|The LOFAR Pulsar Working Group
| Effective all-sky surveys for pulsars and fast transients require both large field-of-view (FoV) and high sensitivity. LOFAR can achieve high sensitivity for pulsar observations by coherently combining stations together (adding them in phase). However, the FoV of these so-called tied-array beams is reduced in proportion to the distance between the stations. For the LOFAR Superterp, the roughly 5.5-deg FoV in the high-band is reduced to a 0.5-deg FoV when all 12 HBA sub-stations are combined.
To regain FoV, one can form multiple tied-array beams simultaneously. This increases the data rate significantly, but allows for efficient all-sky surveys. Previously we have presented tests with 19 tied-array beams formed with the LOFAR Superterp stations. Recently, we have begun tests using 127 tied-array beams, enough to completely cover the 24-tile HBA sub-station FoV.
This figure shows the results of a short observation of the bright pulsar B2217+27 in this mode.
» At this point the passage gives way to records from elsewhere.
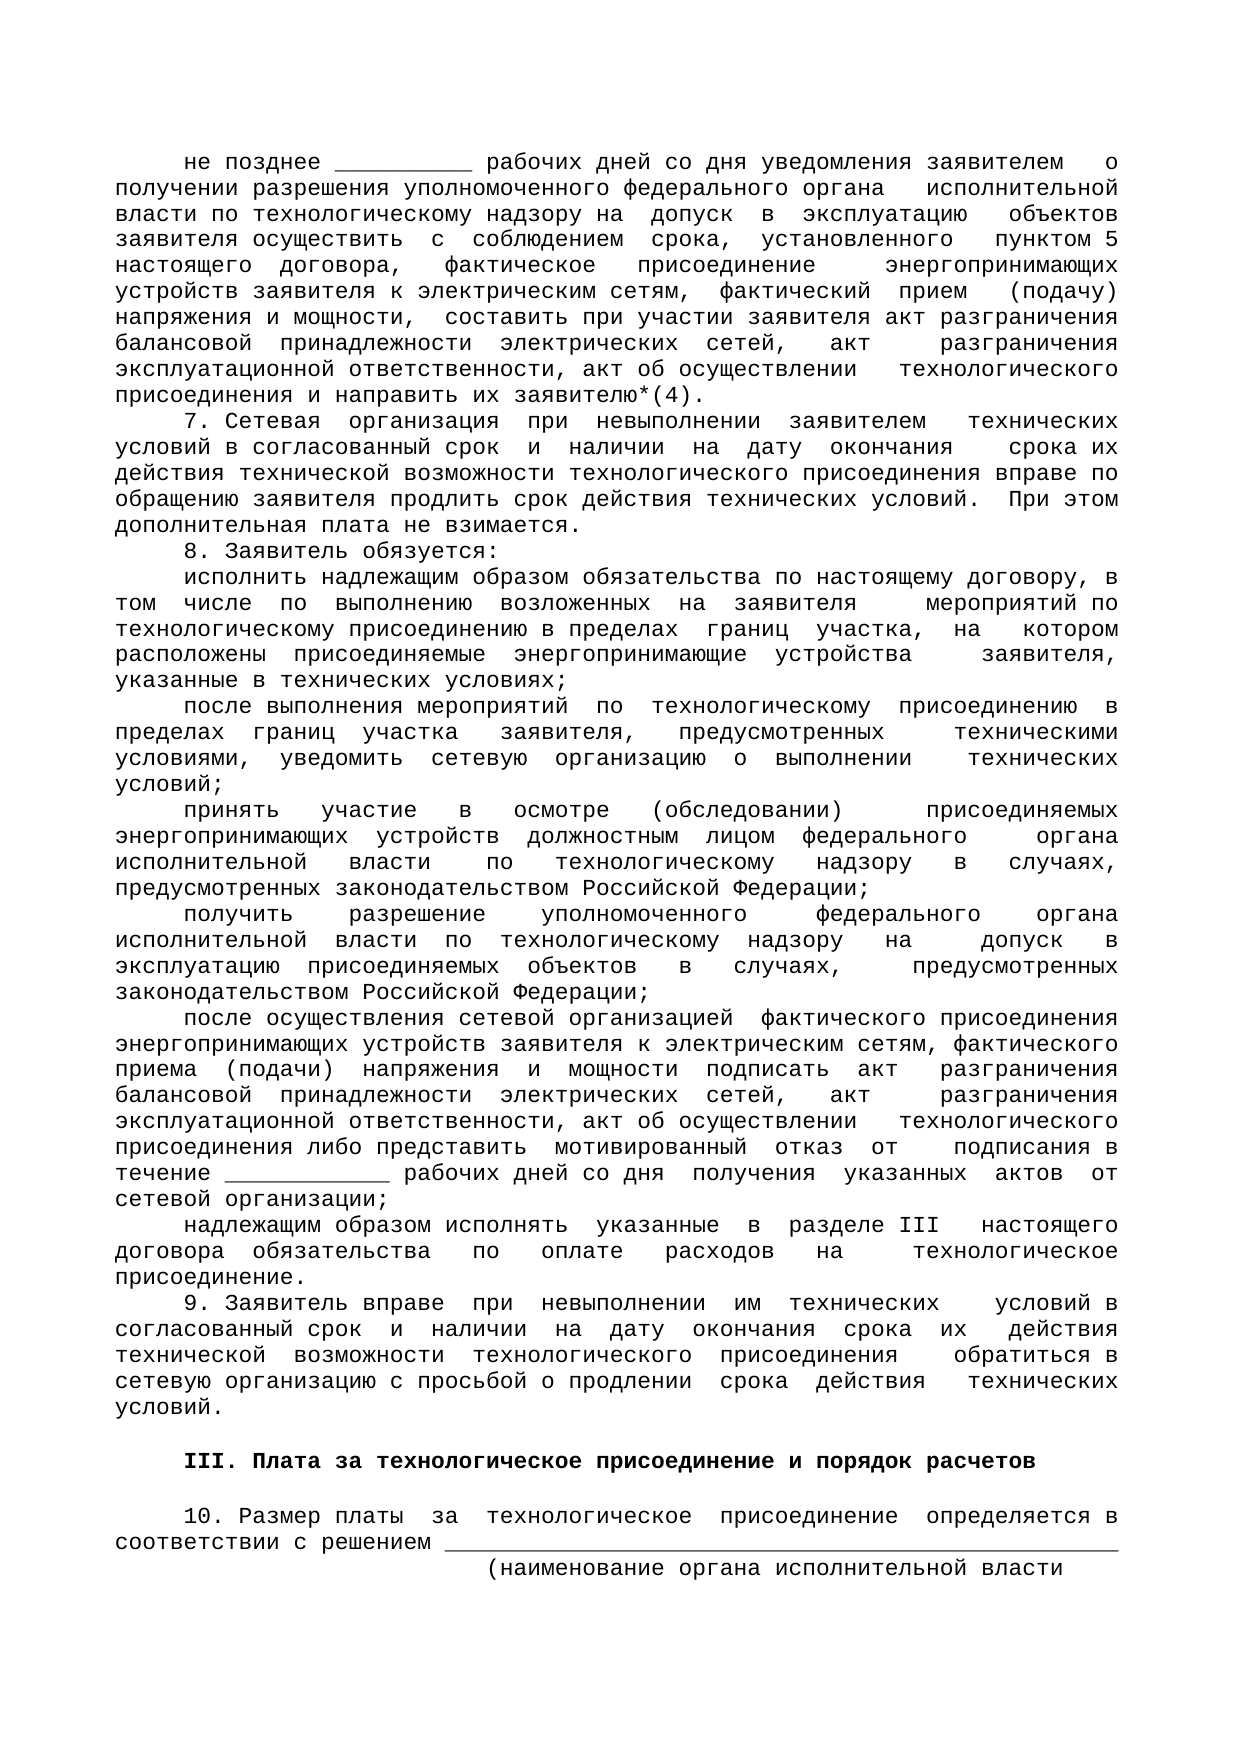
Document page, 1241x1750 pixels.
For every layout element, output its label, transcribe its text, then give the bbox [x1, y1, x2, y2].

text обращению заявителя продлить срок действия технических условий. При этом [114, 487, 1157, 513]
text приема (подачи) напряжения и мощности подписать акт разграничения [114, 1058, 1157, 1084]
text исполнительной власти по технологическому надзору на допуск в [114, 928, 1157, 954]
text дополнительная плата не взимается. [114, 513, 1157, 539]
text действия технической возможности технологического присоединения вправе по [114, 461, 1157, 487]
text эксплуатационной ответственности, акт об осуществлении технологического [114, 1110, 1157, 1136]
text договора обязательства по оплате расходов на технологическое [114, 1239, 1157, 1265]
text эксплуатационной ответственности, акт об осуществлении технологического [114, 357, 1157, 383]
text условий в согласованный срок и наличии на дату окончания срока их [114, 435, 1157, 461]
text присоединения и направить их заявителю*(4). [114, 383, 1157, 409]
text после осуществления сетевой организацией фактического присоединения [114, 1006, 1157, 1032]
text настоящего договора, фактическое присоединение энергопринимающих [114, 254, 1157, 280]
text исполнительной власти по технологическому надзору в случаях, [114, 850, 1157, 876]
text (наименование органа исполнительной власти [114, 1556, 1157, 1582]
text напряжения и мощности, составить при участии заявителя акт разграничения [114, 306, 1157, 332]
text 9. Заявитель вправе при невыполнении им технических условий в [114, 1291, 1157, 1317]
text сетевую организацию с просьбой о продлении срока действия технических [114, 1369, 1157, 1395]
text условий. [114, 1395, 1157, 1421]
text предусмотренных законодательством Российской Федерации; [114, 876, 1157, 902]
text 7. Сетевая организация при невыполнении заявителем технических [114, 409, 1157, 435]
text технологическому присоединению в пределах границ участка, на котором [114, 617, 1157, 643]
text согласованный срок и наличии на дату окончания срока их действия [114, 1317, 1157, 1343]
text расположены присоединяемые энергопринимающие устройства заявителя, [114, 643, 1157, 669]
text энергопринимающих устройств должностным лицом федерального органа [114, 824, 1157, 850]
text балансовой принадлежности электрических сетей, акт разграничения [114, 332, 1157, 357]
text не позднее __________ рабочих дней со дня уведомления заявителем о [114, 150, 1157, 176]
text эксплуатацию присоединяемых объектов в случаях, предусмотренных [114, 954, 1157, 980]
text пределах границ участка заявителя, предусмотренных техническими [114, 721, 1157, 747]
text условий; [114, 772, 1157, 798]
text энергопринимающих устройств заявителя к электрическим сетям, фактического [114, 1032, 1157, 1058]
text принять участие в осмотре (обследовании) присоединяемых [114, 798, 1157, 824]
text условиями, уведомить сетевую организацию о выполнении технических [114, 747, 1157, 772]
text технической возможности технологического присоединения обратиться в [114, 1343, 1157, 1369]
text том числе по выполнению возложенных на заявителя мероприятий по [114, 591, 1157, 617]
text получении разрешения уполномоченного федерального органа исполнительной [114, 176, 1157, 202]
text исполнить надлежащим образом обязательства по настоящему договору, в [114, 565, 1157, 591]
text власти по технологическому надзору на допуск в эксплуатацию объектов [114, 202, 1157, 228]
text балансовой принадлежности электрических сетей, акт разграничения [114, 1084, 1157, 1110]
text надлежащим образом исполнять указанные в разделе III настоящего [114, 1213, 1157, 1239]
text присоединения либо представить мотивированный отказ от подписания в [114, 1136, 1157, 1162]
text после выполнения мероприятий по технологическому присоединению в [114, 695, 1157, 721]
text III. Плата за технологическое присоединение и порядок расчетов [114, 1450, 1157, 1476]
text соответствии с решением _________________________________________________ [114, 1530, 1157, 1556]
text законодательством Российской Федерации; [114, 980, 1157, 1006]
text сетевой организации; [114, 1187, 1157, 1213]
text заявителя осуществить с соблюдением срока, установленного пунктом 5 [114, 228, 1157, 254]
text устройств заявителя к электрическим сетям, фактический прием (подачу) [114, 280, 1157, 306]
text присоединение. [114, 1265, 1157, 1291]
text получить разрешение уполномоченного федерального органа [114, 902, 1157, 928]
text 10. Размер платы за технологическое присоединение определяется в [114, 1504, 1157, 1530]
text 8. Заявитель обязуется: [114, 539, 1157, 565]
text указанные в технических условиях; [114, 669, 1157, 695]
text течение ____________ рабочих дней со дня получения указанных актов от [114, 1162, 1157, 1187]
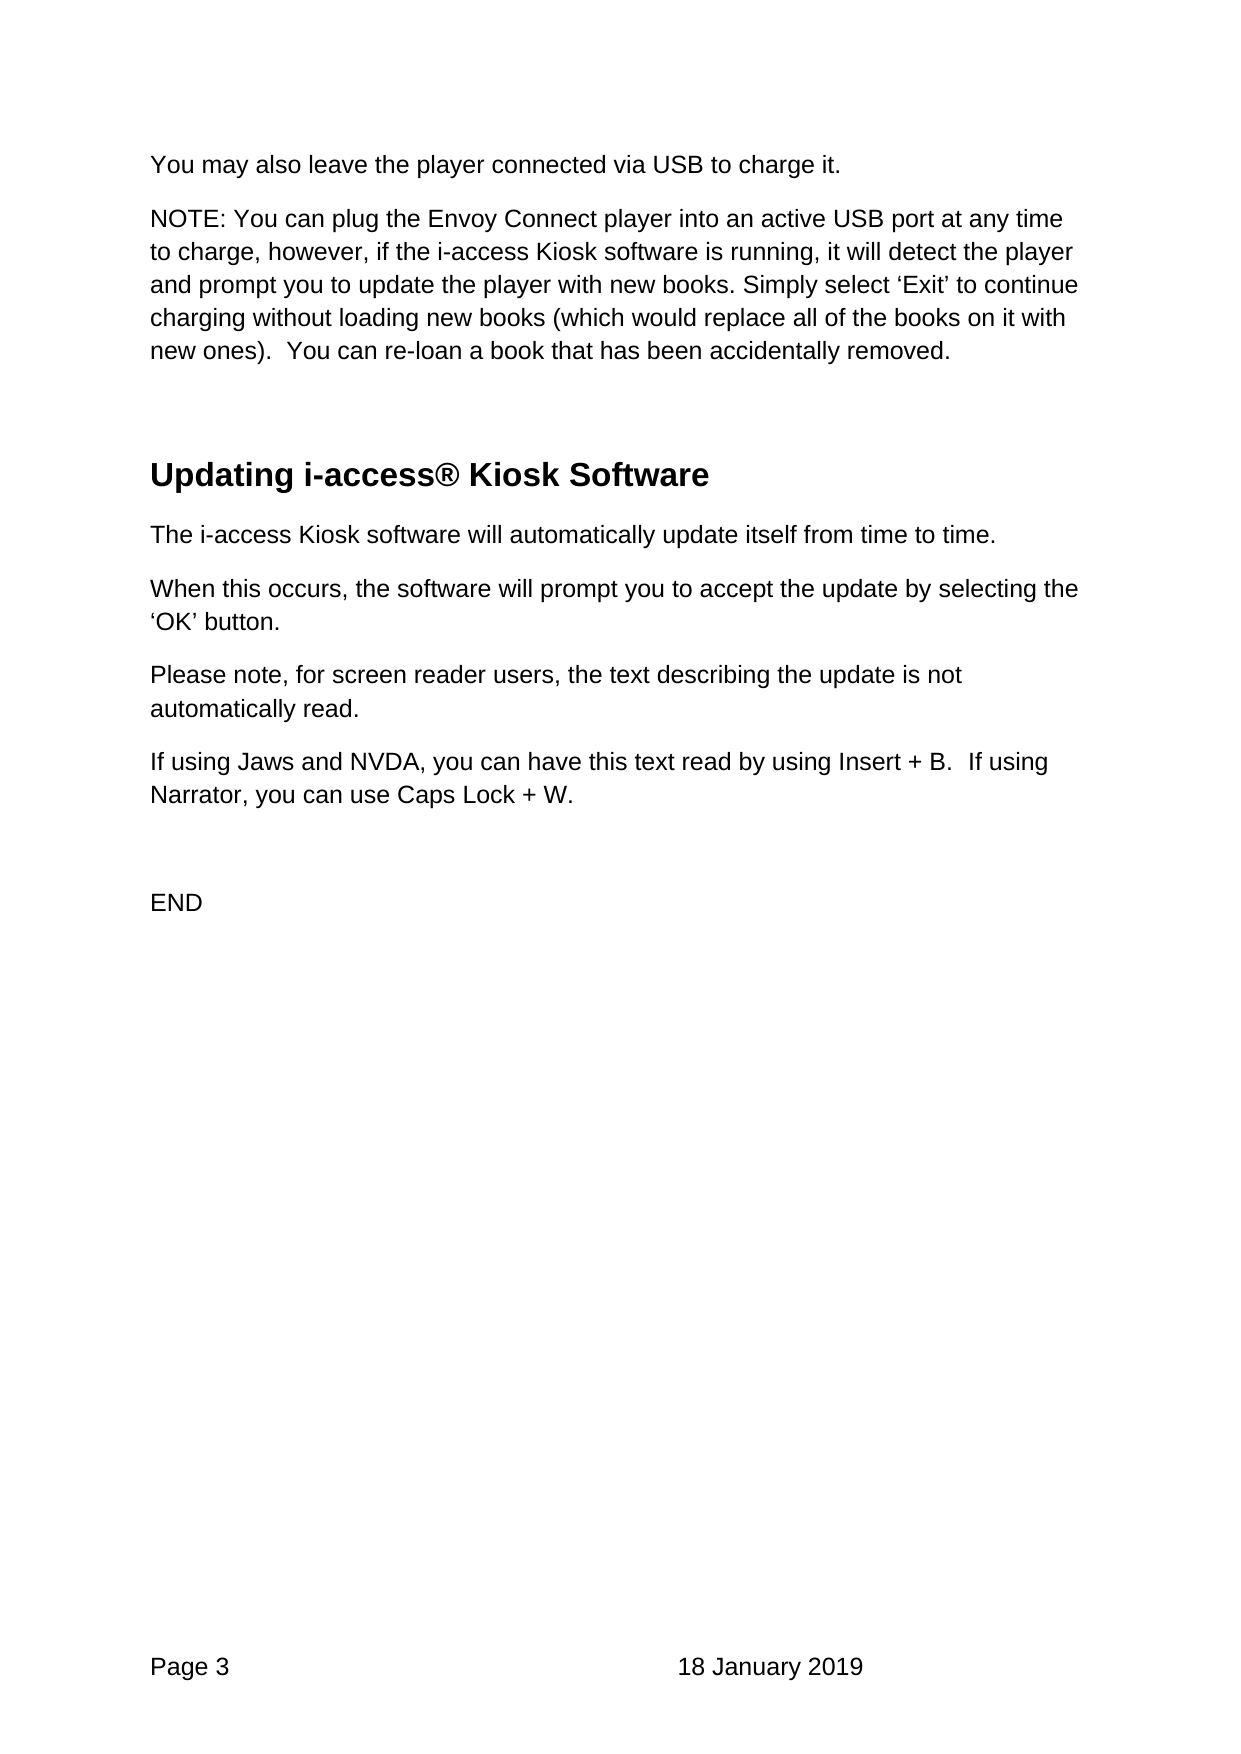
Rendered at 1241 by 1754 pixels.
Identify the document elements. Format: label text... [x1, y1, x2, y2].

text NOTE: You can plug the Envoy Connect player into an active USB port at any time to charge, however, if the i-access Kiosk software is running, it will detect the player and prompt you to update the player with new books. Simply select ‘Exit’ to continue charging without loading new books (which would replace all of the books on it with new ones). You can re-loan a book that has been accidentally removed. [150, 204, 1090, 365]
text The i-access Kiosk software will automatically update itself from time to time. [150, 520, 1090, 548]
text If using Jaws and NVDA, you can have this text read by using Insert + B. If using Narrator, you can use Caps Lock + W. [150, 747, 1090, 809]
text Please note, for screen reader users, the text describing the update is not automatically read. [150, 661, 1090, 722]
text Updating i-access® Kiosk Software [150, 455, 1090, 493]
text You may also leave the player connected via USB to charge it. [150, 150, 1090, 179]
text END [150, 888, 1090, 917]
text When this occurs, the software will prompt you to accept the update by selecting the ‘OK’ button. [150, 574, 1090, 635]
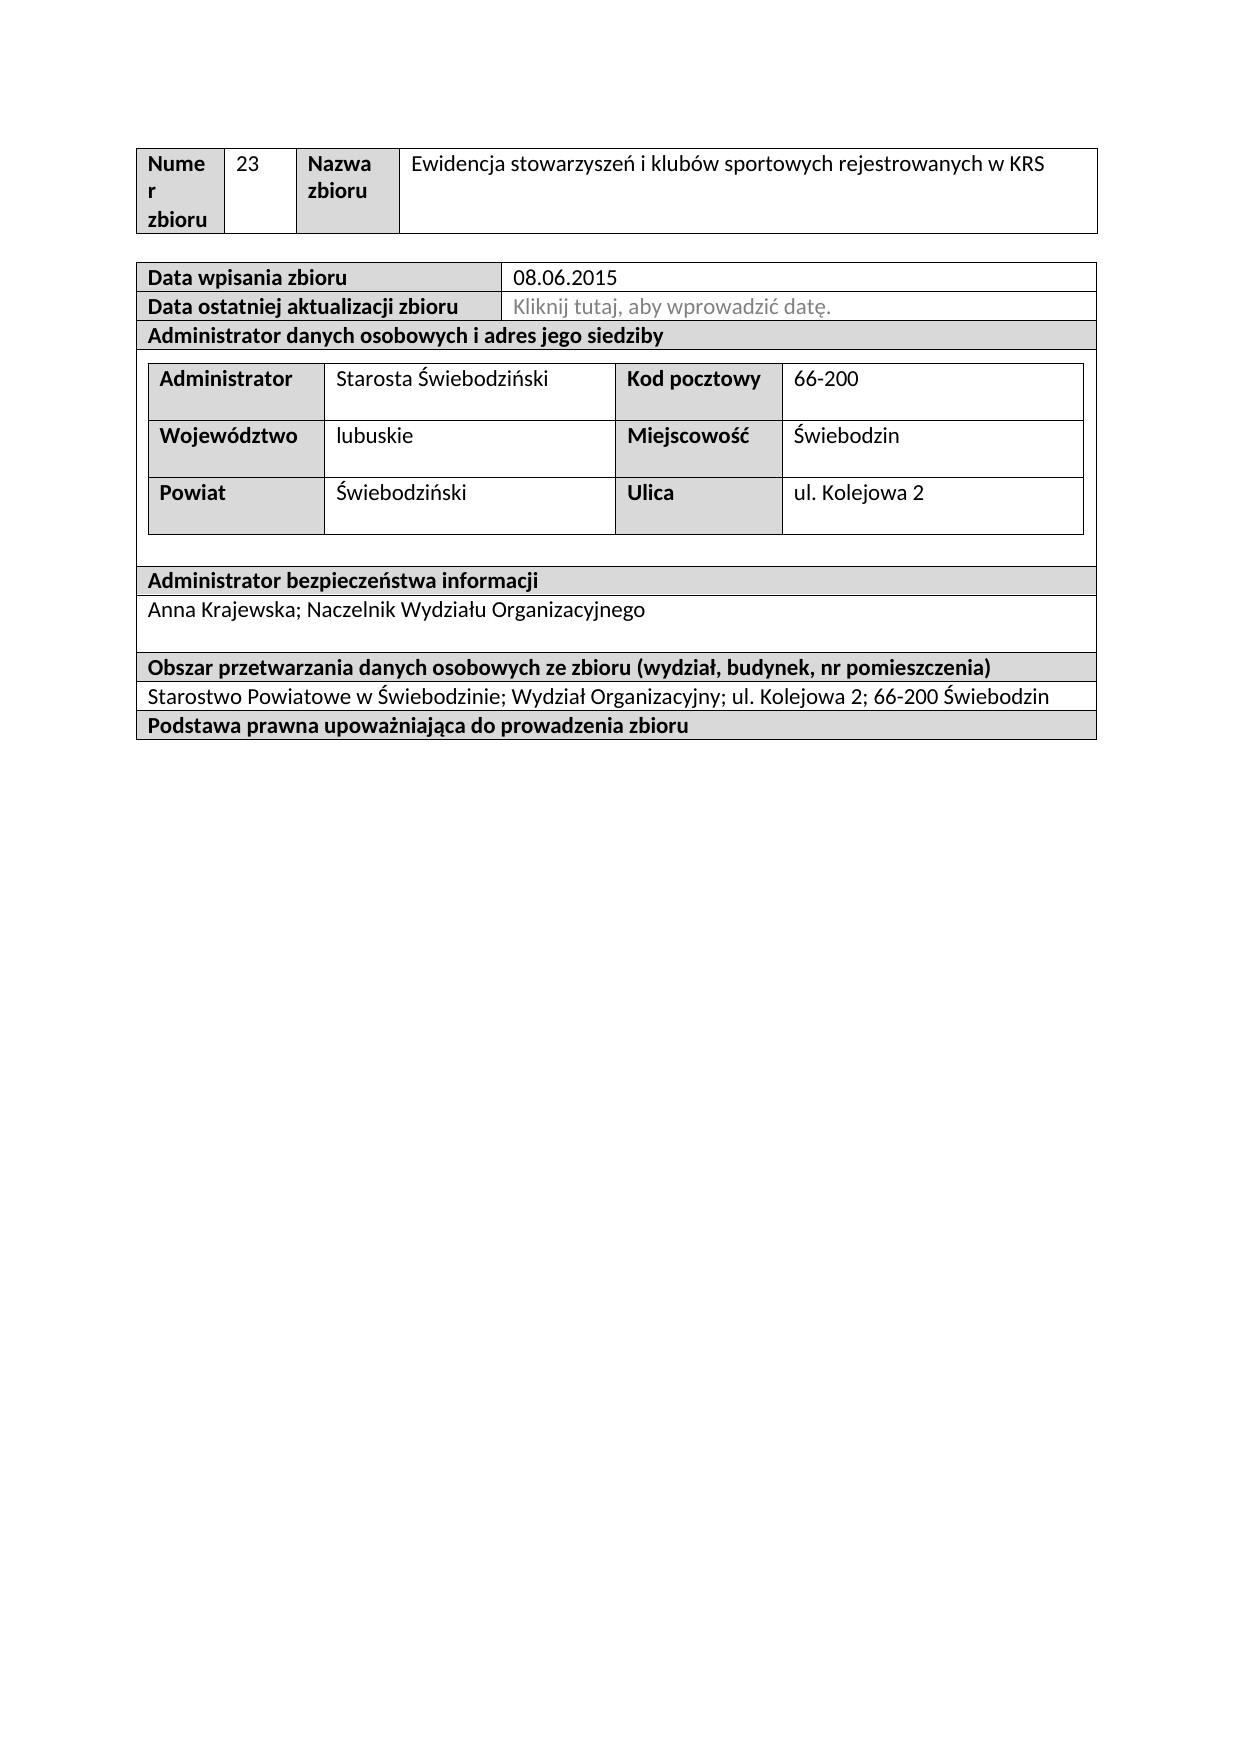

The pulsar was purposely offset 1 degree north of the center of the station beam (indicated by the white circle). For each tied-array beam the data were dedispersed and folded at the known values for this pulsar in order to produce a cumulative pulse profile. Plotted in color are the signal-to-noise ratios (S/N) of these detections. The pulsar is clearly detected in the correct beam, with a S/N of > 2000. The pulsar was also detected, much more weakly, in other beams, presumably due to side-lobes. This gives good confidence that a LOFAR survey in this mode can reliably pin-point the locations of new sources.